Os parâmetros antropométricos se modificam mais rápido que os bioquímicos e alimentares. Devido ao fato da HD ser um evento catabólico, resultante da inflamação, hiperparatiroidismo secundário, acidose metabólica e das perdas de nutrientes para o banho de diálise,10 é comum pacientes em HD apresentarem modificações nas medidas antropométricas, principalmente se o consumo alimentar não atender o recomendado para o paciente.

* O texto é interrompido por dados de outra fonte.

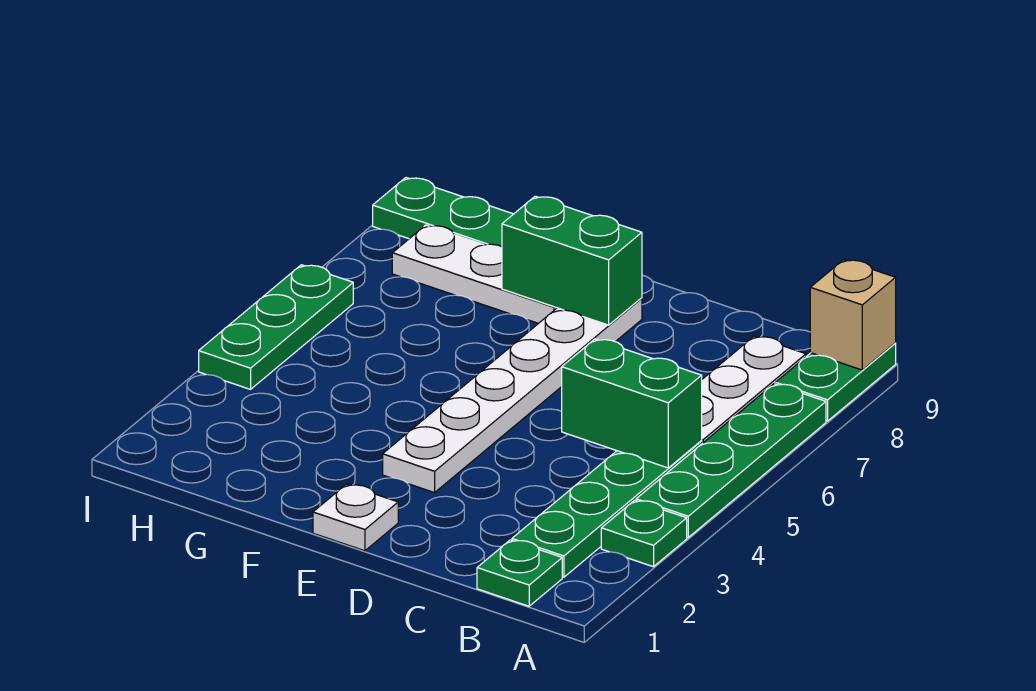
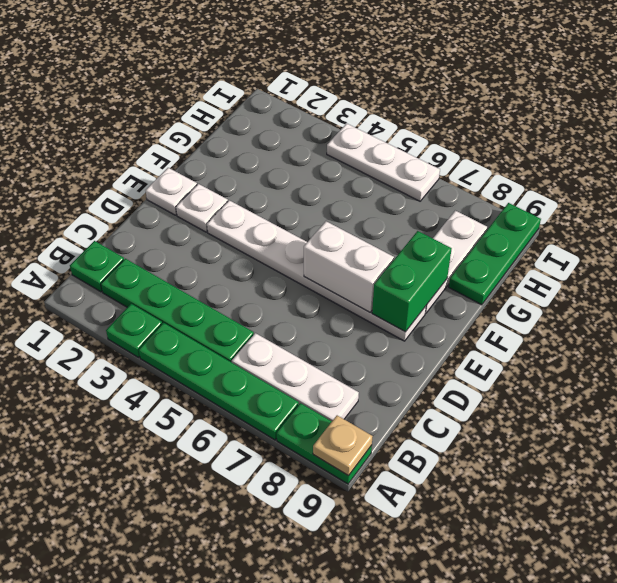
tan brick A9 level 2 -> tan plate A9 level 2
green brick B5:C5 level 2 -> none
none -> white plate E2 level 1
none -> white brick E6:E7 level 2
green plate I4:I6 level 1 -> white plate I4:I6 level 1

Talvez os resultados bioquímicos e alimentares precisem de mais tempo para expressar modificações estatisticamente significativas.
Em relação aos métodos de análise antropométrica, o estudo, além de usar as medidas de IMC, usou outras variáveis antropométricas, mostrando-se mais preciso para esta análise, já que o IMC não expõe o nível de perda de massa muscular.
Na literatura, a discussão sobre a relação do tempo de HD e a alteração do estado nutricional ainda é incipiente, tornando-se importantes os dados apresentados no presente artigo. A HD contribui para a depleção nutricional do paciente ao longo do tempo, portanto, o acompanhamento nutricional faz-se necessário.
O presente estudo apresentou limitações, em relação à não aplicação do Registro Alimentar de 3 dias, já que este tipo de inquérito alimentar pode representar melhor a ingestão habitual da população, quando comparado ao Recordatório Alimentar de 24 horas, apesar desse último ser adotado pelo hospital e ser um bom instrumento na prática clínica.13
Conclui-se que os pacientes em HD são um grupo de risco para DEP, uma vez que apresentaram uma alimentação inadequada em relação às recomendações nutricionais. O aumento do tempo em HD contribuiu para a depleção da massa muscular, o que indica piora do estado nutricional.
Diante disso, pode-se ressaltar que o acompanhamento nutricional é indispensável para a manutenção de um bom estado nutricional, considerando o tempo em HD.